▶ **What you are asked to do**
Find the string "Land" in the records and copy each line where it occurs.

Records from a dataset:
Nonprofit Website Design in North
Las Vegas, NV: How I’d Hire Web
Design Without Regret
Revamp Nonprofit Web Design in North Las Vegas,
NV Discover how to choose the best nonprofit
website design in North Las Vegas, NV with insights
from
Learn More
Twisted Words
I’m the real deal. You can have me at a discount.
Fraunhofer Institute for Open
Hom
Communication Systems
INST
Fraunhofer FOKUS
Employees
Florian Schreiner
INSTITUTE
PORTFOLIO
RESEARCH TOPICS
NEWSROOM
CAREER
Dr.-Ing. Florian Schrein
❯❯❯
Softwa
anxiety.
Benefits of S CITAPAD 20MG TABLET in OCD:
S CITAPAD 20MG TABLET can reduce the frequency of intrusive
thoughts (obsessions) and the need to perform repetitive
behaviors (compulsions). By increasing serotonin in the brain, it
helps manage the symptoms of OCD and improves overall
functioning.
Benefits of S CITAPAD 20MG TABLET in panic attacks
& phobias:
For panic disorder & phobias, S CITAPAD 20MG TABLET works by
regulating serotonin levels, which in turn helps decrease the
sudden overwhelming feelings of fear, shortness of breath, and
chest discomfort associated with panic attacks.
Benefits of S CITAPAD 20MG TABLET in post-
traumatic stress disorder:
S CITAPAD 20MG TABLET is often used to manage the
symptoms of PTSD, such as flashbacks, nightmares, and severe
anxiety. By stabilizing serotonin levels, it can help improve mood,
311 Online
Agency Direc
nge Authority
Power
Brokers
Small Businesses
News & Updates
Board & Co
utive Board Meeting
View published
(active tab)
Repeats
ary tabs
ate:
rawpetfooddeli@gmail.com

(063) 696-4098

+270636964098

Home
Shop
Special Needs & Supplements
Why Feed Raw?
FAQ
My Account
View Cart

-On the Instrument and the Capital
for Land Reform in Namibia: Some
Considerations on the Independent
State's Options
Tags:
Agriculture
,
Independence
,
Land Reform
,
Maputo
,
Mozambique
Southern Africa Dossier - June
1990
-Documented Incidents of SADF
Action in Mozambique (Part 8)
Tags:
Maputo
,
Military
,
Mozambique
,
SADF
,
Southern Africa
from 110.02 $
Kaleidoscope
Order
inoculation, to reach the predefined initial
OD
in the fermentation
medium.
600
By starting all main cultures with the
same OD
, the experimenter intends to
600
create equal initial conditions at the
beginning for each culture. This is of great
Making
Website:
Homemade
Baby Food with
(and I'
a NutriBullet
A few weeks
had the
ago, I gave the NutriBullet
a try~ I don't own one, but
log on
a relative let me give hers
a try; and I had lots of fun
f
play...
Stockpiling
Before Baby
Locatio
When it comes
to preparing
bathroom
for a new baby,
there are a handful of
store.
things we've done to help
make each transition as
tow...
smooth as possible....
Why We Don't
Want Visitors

▶ **Exercise answer**
for Land Reform in Namibia: Some
Land Reform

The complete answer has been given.